**QUOTED PASSAGE:**
A good illustration of a coherent package of legal reforms that includes provisions for their enforcement is Moldova’s Gender Equality Law, passed in February 2006.43 The law specifies the mandates and responsibilities of public institutions with a role in enforcement, authorizes public budget funding for these agencies, and establishes both penalties and reparations for violations of the law. In Lithuania the office of Equal Opportunity Ombudsman gave “teeth” to a series of antidiscrimination laws passed between 2000 and 2004 by investigating and penalizing offenders for violating the Law of the Republic of Lithuania on Equal Opportunities for Men and Women.
High-performing countries do not have discriminatory laws condoning differential treatment between men and women, while many low-performing countries do. Women in low performing countries are often treated as minors in family law—for instance, they cannot pass on citizenship to a child, and they need their husband’s permission to include their children’s names in a passport or obtain a national identity card. In addition, laws in these countries often directly or indirectly constrain women’s options for employment and their ownership of productive assets. Examples include supposedly “protective” labor laws, such as bans on women’s night work in the agricultural sector (India’s Plantations Labor Act of 1951) and the requirement that employers bear all costs of maternity benefits (Burkina Faso, India), that increase employers’ costs of hiring women. Some of these countries have no gender-specific provisions in labor laws that ban dismissal during pregnancy (Burkina Faso, Kenya). Land registration laws strengthen the land rights of male heads of household and weaken women’s customary land rights (Kenya).
Many legal changes ensuring equal rights for men and women are quite recent, underscoring the fact that legal changes often follow and reflect social changes. Legal reforms have often followed and may have benefited from improvements in gender equality in both high- and low-performing countries.
Pakistan, a low performer, suggests the close connection between social and legal changes. Pakistan’s national assembly passed the Protection of Women Bill in November 2006, after much debate and controversy. Removing rape from the jurisdiction of Islamic laws, the bill makes rape a crime punishable under Pakistan’s penal code. Despite Pakistan’s overall low scores on gender equality in the 1990–2003 period, it improved gender parity ratios considerably in secondary and tertiary schooling, and it increased women’s representation in parliament from 10 to 22 percent. These gains in gender equality and women’s empowerment quite likely set the stage for or facilitated the bill’s passage into law.
Most countries now have separate government offices or agencies to promote gender equality and women’s empowerment and to enforce equal opportunity legislation. And as a result of the commitments at the UN Beijing Women’s Conference (1995), many governments elevated these offices to ministerial status. Despite this high profile, a frequent commentary is that these offices or ministries continue to be marginal or fragile in their institutional capacity, budgets, and influence (INSTRAW 2005; UNDAW 2004). Their performance seems to be influenced by their location in the government structure (the closer to the office of the president or prime minister, the better), by their resources, and by their links with women’s movements in civil society. Relatively wellresourced women’s ministries have played significant roles in promoting gender equality. Cambodia’s Ministry of Women’s and Veteran’s Affairs (established in 1998), for example, was singled out as one of the key ministries to execute the medium- term expenditure framework (2005–08) and to implement Cambodia’s National Strategic Development Plan (2006–10) (box 3.4).

**INFORMATION PROVIDED:**
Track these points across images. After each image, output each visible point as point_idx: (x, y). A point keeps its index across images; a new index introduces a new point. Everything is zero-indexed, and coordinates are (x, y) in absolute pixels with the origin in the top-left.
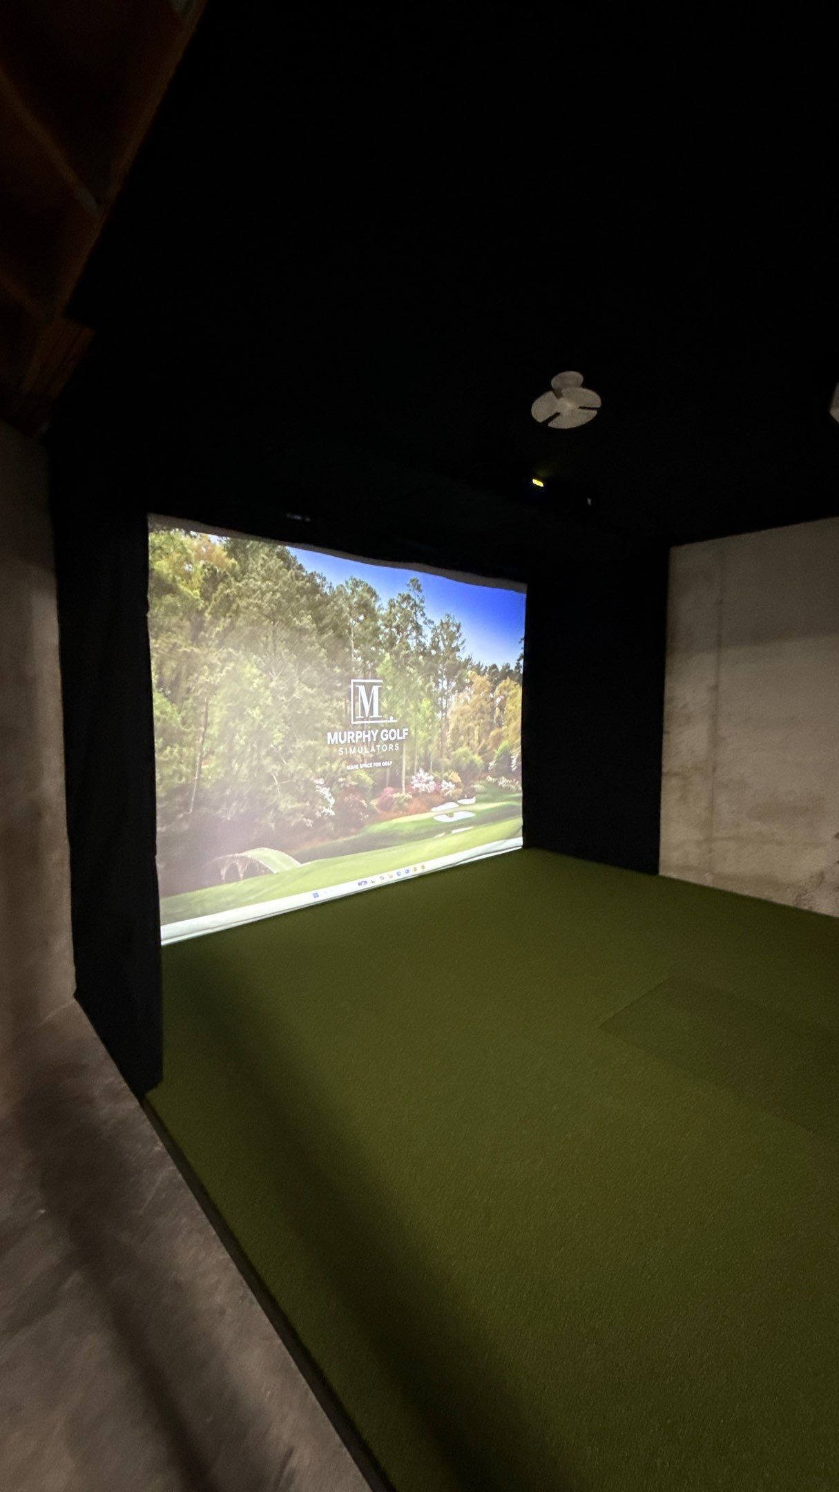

**YOUR GOAL:**
Print the part of the gender equality passage that begins at the words "Many legal changes" and stops after "and low-performing countries.", copied word for word.

**SOLVED PROBLEM:**
Many legal changes ensuring equal rights for men and women are quite recent, underscoring the fact that legal changes often follow and reflect social changes. Legal reforms have often followed and may have benefited from improvements in gender equality in both high- and low-performing countries.